* AIM
Please rewrite the rows below, replacing "total number" with "exact count" and changing nothing else. Leave the pictures out of your answer.

********************

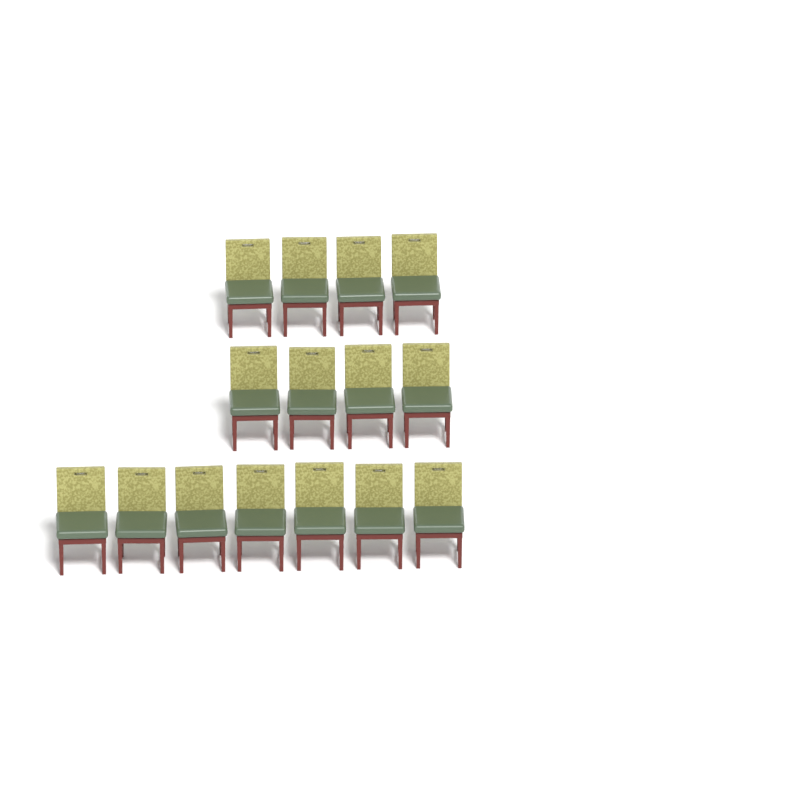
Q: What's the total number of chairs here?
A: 15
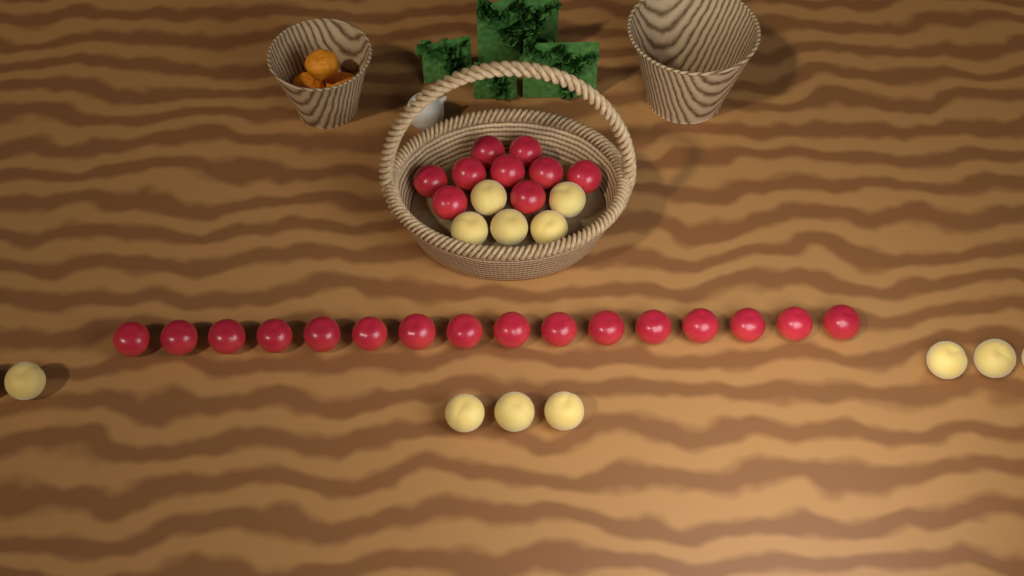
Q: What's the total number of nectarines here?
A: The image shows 25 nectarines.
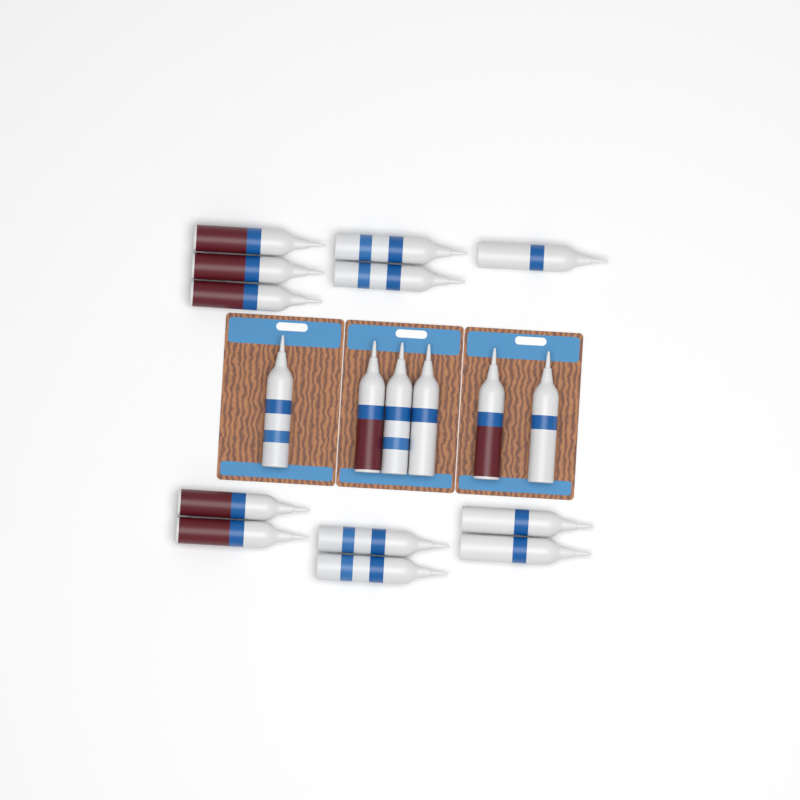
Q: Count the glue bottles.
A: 18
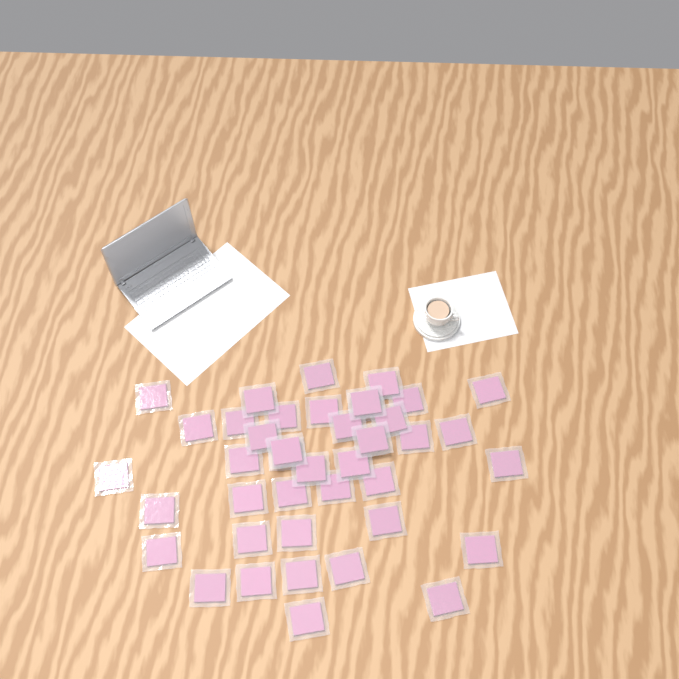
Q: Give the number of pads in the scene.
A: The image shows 41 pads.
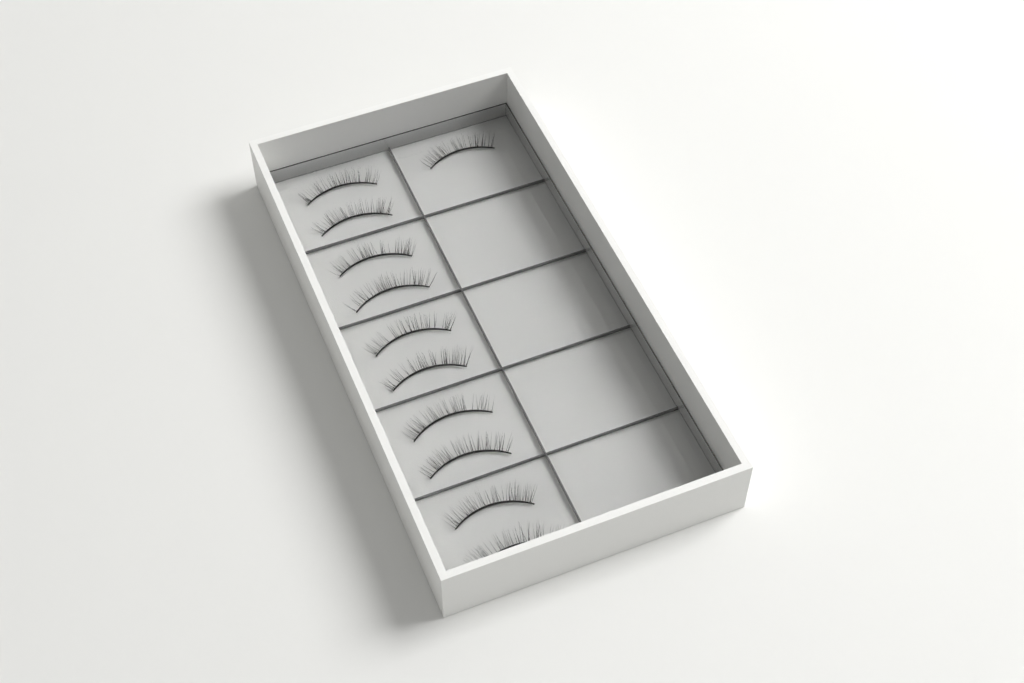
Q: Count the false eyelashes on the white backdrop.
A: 11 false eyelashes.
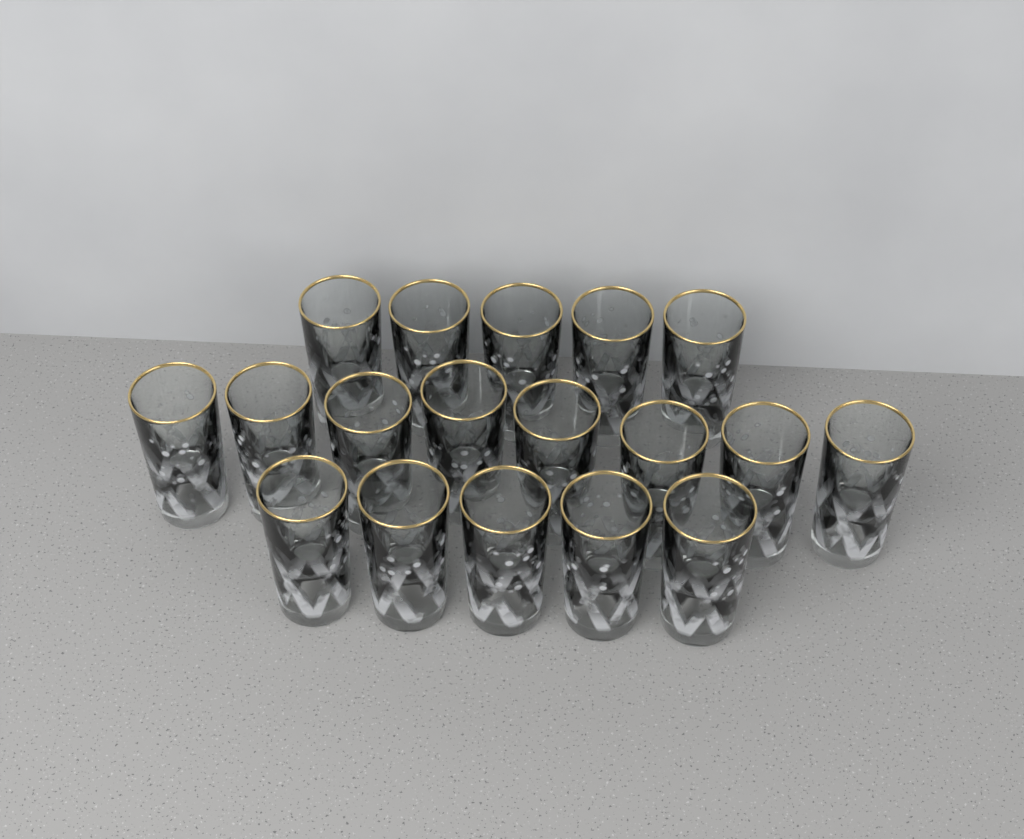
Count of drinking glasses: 18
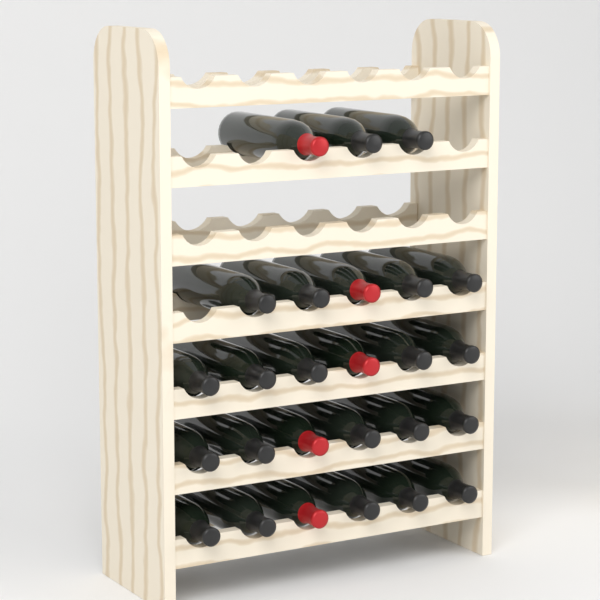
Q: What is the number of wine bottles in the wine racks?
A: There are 26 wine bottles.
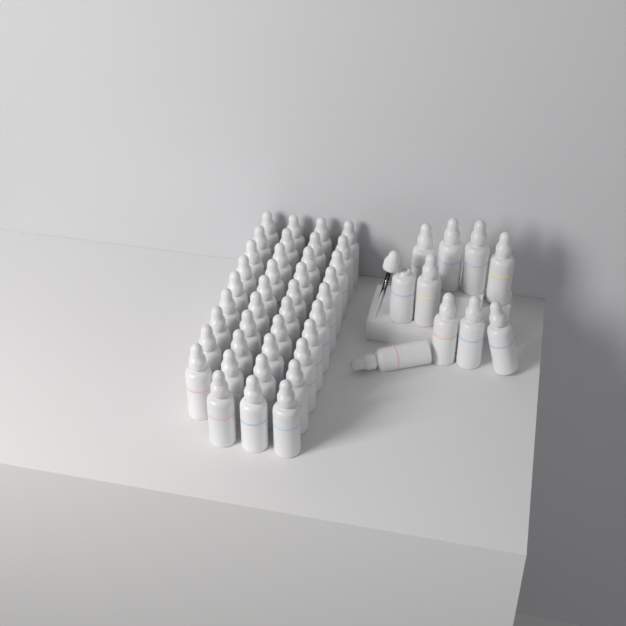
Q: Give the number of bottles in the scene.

********************

* WRITTEN SOLUTION
Q: What's the exact count of chairs here?
A: 15
Q: What's the exact count of nectarines here?
A: The image shows 25 nectarines.
Q: Count the glue bottles.
A: 18
Q: Give the number of pads in the scene.
A: The image shows 41 pads.
Q: Count the false eyelashes on the white backdrop.
A: 11 false eyelashes.
Count of drinking glasses: 18
Q: What is the number of wine bottles in the wine racks?
A: There are 26 wine bottles.
Q: Give the number of bottles in the scene.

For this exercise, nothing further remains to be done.